→ **EXERCISE A**: Retype the listing from the line containing "11 juin 2026" through the end of the listing.

→ **PASSAGE FOR REVIEW**:
□ □ □ □ □ □ □
> Genuine question: if I train my model with copyleft material, how do you prove I did?
An inverse of this question is arguably even more relevant: how do you prove that the output of your model is not copyrighted (or otherwise encumbered) material?
In other words, even if your model was trained strictly on copyleft material, but properly prompted outputs a copyrighted work is it copyright infringement and if so by whom?
Do not limit your thoughts to text only. "Draw me a cartoon picture of an anthropomorphic with round black ears, red shorts and yellow boots". Does it matter if the training set was all copyleft if the final output is indistinguishable from a copyrighted character?
> even if your model was trained strictly on copyleft material
That's not legal use of the material according to most copyleft licenses. Regardless if you end up trying to reproduce it. It's also quite immoral if technically-strictly-speaking-maybe-not-unlawful.
> That's not legal use of the material according to most copyleft licenses.
That probably doesn't matter given the current rulings that training an AI model on otherwise legally acquired material is "fair use", because the copyleft license inherently only has power because of copyright.
I'm sure at some point we'll see litigation over a case where someone attempts to make "not using the material to train AI" a term of the sales contract for something, but my guess would be that if that went anywhere it would be on the back of contract law, not copyright law.
□ □ □ □ □ □ □
→ **GIVEN ENTRIES**:

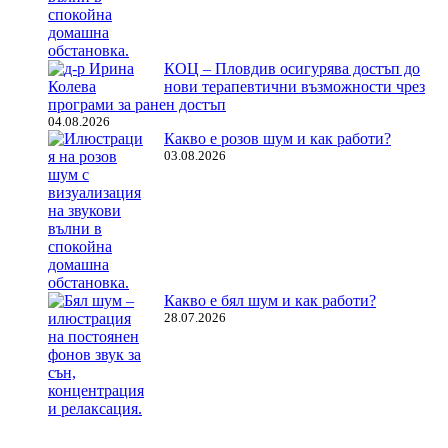
КОЦ – Пловдив осигурява достъп до
нови терапевтични възможности чрез
програми за ранен достъп
04.08.2026
Какво е розов шум и как работи?
03.08.2026
Какво е бял шум и как работи?
28.07.2026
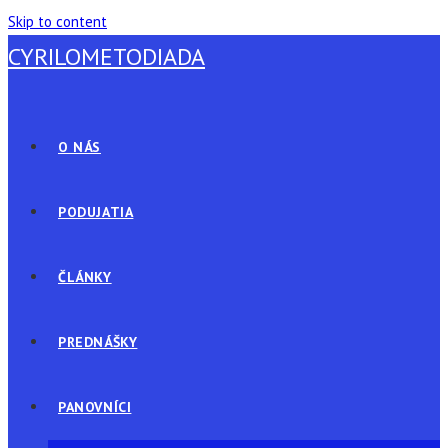
Skip to content
CYRILOMETODIADA
O NÁS
PODUJATIA
ČLÁNKY
PREDNÁŠKY
PANOVNÍCI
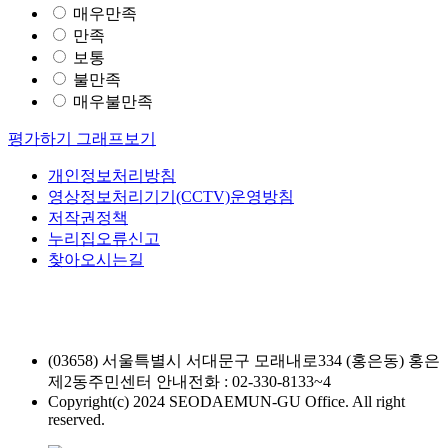
매우만족
만족
보통
불만족
매우불만족
평가하기
그래프보기
개인정보처리방침
영상정보처리기기(CCTV)운영방침
저작권정책
누리집오류신고
찾아오시는길
(03658) 서울특별시 서대문구 모래내로334 (홍은동) 홍은
제2동주민센터
안내전화 : 02-330-8133~4
Copyright(c) 2024 SEODAEMUN-GU Office. All right
reserved.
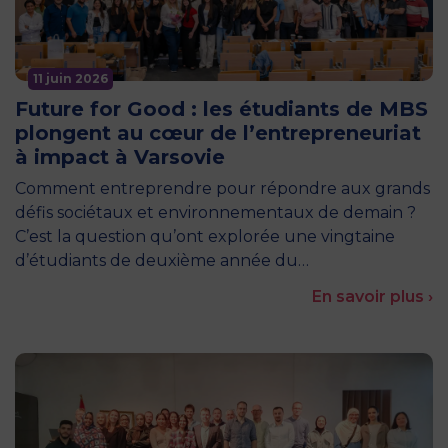
11 juin 2026
Future for Good : les étudiants de MBS
plongent au cœur de l’entrepreneuriat
à impact à Varsovie
Comment entreprendre pour répondre aux grands
défis sociétaux et environnementaux de demain ?
C’est la question qu’ont explorée une vingtaine
d’étudiants de deuxième année du…
En savoir plus ›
□ □ □ □ □ □ □
→ **EXERCISE B**: In the thread about copyleft and AI training, why does one reply say a copyleft license probably doesn't matter when a model is trained on the material? Answer in one to three sentences.

→ **PROBLEM SOLUTION A**:
11 juin 2026
Future for Good : les étudiants de MBS
plongent au cœur de l’entrepreneuriat
à impact à Varsovie
Comment entreprendre pour répondre aux grands
défis sociétaux et environnementaux de demain ?
C’est la question qu’ont explorée une vingtaine
d’étudiants de deuxième année du…
En savoir plus ›

→ **PROBLEM SOLUTION B**: Current rulings hold that training an AI model on otherwise legally acquired material is fair use. A copyleft license only has power because of copyright, so it would not override that.